─── STUDY TEXT

In North Carolina alone, around 3,000 people are held in solitary confinement at any given time. Long-term solitary confinement is common for people younger than 18 and older than 65 and for people with mental health and other disabilities.

There’s also a clear racial bias in North Carolina’s use of solitary confinement. According to a 2016 Vera Institute report, people of color make up about 30% of the state’s population and 50% of NC’s incarcerated population, but represent 62% of all people in solitary confinement and 70% to 80% of those in the worst solitary conditions.

In 2023, we published a call to action, encouraging North Carolina residents to contact Governor Roy Cooper and their state legislators, urging them to adopt the Mandela Rules for incarcerated people in the state. We amplified the #EndSolitaryNC movement, and encouraged state residents to donate to the cause and share messaging through their networks.

In November 2024, RFK Human Rights presented the testimony of survivors of solitary confinement in North Carolina to the United Nations Working Group of Experts on People of African Descent. We called on the Working Group to urge the United States to declare solitary confinement to be torture; offer free and accessible mental health services; and memorialize victims and survivors of solitary confinement.

Minnesota

In 2019, nearly 60% of people sent to solitary confinement in Minnesota were Black or Native American. Activists have pushed for years for the passage of a bill that would end the practice of solitary confinement in Minnesota’s juvenile correctional facilities.

In 2023, we joined several organizations and Black residents of Minnesota in addressing a United Nations panel on the shocking and inhumane practice of placing children in solitary in Minnesota. The UN visit to Minneapolis was part of a two-week tour examining racial justice and police violence in cities across the U.S.

National & Multi-State

Prolonged solitary confinement is a recognized form of torture under international human rights law, yet it is used freely in the U.S. The recent law banning solitary confinement in New York City jails is a necessary step forward in securing human rights for all.

──────
─── PROVIDED RECORDS

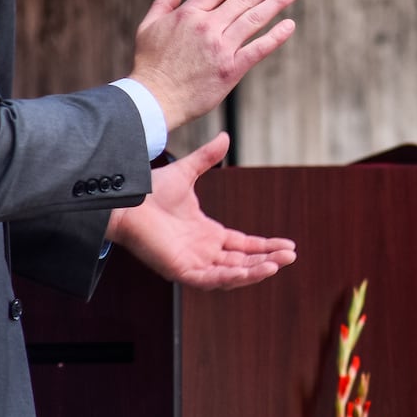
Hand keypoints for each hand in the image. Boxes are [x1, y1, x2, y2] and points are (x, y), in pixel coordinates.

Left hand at [106, 132, 296, 289]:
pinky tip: (254, 270)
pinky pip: (212, 279)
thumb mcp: (187, 172)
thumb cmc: (149, 191)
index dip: (265, 246)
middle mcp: (202, 251)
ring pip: (231, 274)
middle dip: (268, 259)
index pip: (242, 245)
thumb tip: (225, 136)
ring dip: (256, 271)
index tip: (288, 246)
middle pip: (242, 262)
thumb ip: (207, 159)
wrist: (125, 201)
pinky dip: (233, 277)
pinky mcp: (181, 269)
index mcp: (206, 234)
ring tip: (279, 264)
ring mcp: (192, 262)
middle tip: (291, 256)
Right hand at [130, 0, 298, 130]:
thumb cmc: (150, 65)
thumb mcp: (149, 27)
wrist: (154, 100)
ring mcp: (221, 47)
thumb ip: (164, 2)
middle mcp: (207, 26)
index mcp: (189, 14)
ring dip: (276, 2)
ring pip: (254, 19)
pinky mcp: (231, 69)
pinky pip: (258, 48)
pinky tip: (289, 25)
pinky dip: (276, 36)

──────

* _TASK REQUIREMENTS_
- a) The solitary confinement text names the actions the Working Group was asked to urge the United States to take. List each one.
- b) According to the solitary confinement text, what share of people sent to solitary confinement in Minnesota in 2019 were Black or Native American?

* _RESPONSES FOR EACH TASK_
- a)
- Declare solitary confinement to be torture
- Offer free and accessible mental health services
- Memorialize victims and survivors of solitary confinement

- b) Nearly 60%.